Today, the idea that a wife cannot legally draft a will to give property to her children or her siblings is laughable, but that has not always been the case. Under the common law doctrine of coverture, a married woman in the early United States could not own property, enter into contracts, or keep a salary. She had virtually no legal existence apart from her husband. Married women owned nothing—not even the clothes on their backs.
Not everyone at the Founding accepted this patriarchal legal practice. Abigail Adams asked her husband John to “remember the ladies” in her famous letter written during the Continental Congress. She threatened that American women would “not hold [themselves] bound by any laws in which [they] have no voice or representation.” While this letter is most often read as a call for women’s suffrage, it has broader appeals to female equality. Mrs. Adams urged the future president to “not put such unlimited power into the hands of the husbands.”
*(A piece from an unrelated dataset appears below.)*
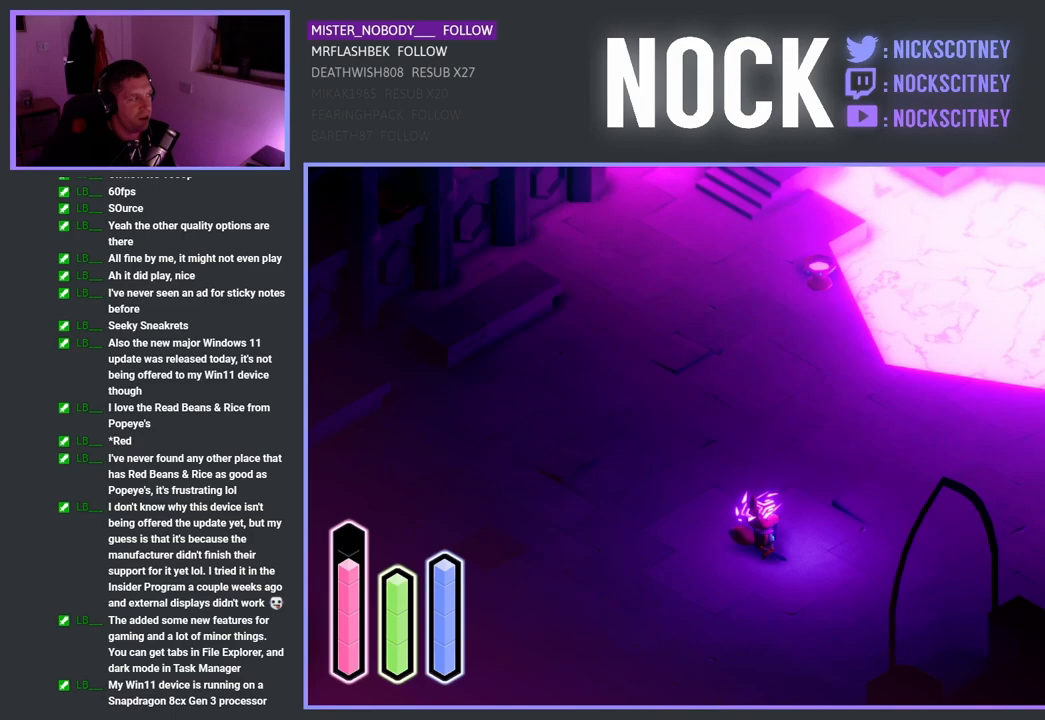
{"buttons": [], "left_stick": "up-right", "right_stick": "center", "events": [[17, "left_stick", "up"], [150, "left_stick", "center"], [467, "left_stick", "up-right"]]}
State lawmakers slowly began to listen. In 1839, Mississippi passed the first law granting married women the right to own—but not control—property in their own names. Maine and Maryland followed in 1840. By the end of the Civil War, twenty‐nine states had passed some version of a married women’s property act. Eventually, most also granted women control over the property they owned. These statutes were not passed without opposition. In one historian’s account, the Tennessee legislature stated that “married women lack independent souls” and therefore should not be allowed to own property.
While property rights in themselves are important indicators of equality, the right of women to own and control property empowers women in other ways. Being able to earn and keep a salary meant that a woman could become more independent—she could achieve financial security without having to marry a man. When statutes were enacted allowing the grant of patent rights to women, female inventors could then profit from their creations—a good incentive to keep innovating. The right to enter into contracts allowed women the freedom to become entrepreneurs, generating a more robust and competitive marketplace and benefitting consumers.
Women’s History Month celebrates women who championed the radical idea that both women and men are equal under the law. A libertarian issue through and through, feminism simply asks for the freedom to be respected as an equal individual in society, in markets, and by the government. In the words of Sarah Grimke, as made famous by the late Justice Ruth Bader Ginsburg, “I ask no favor for my sex. All I ask of our brethren is that they take their feet off our necks.”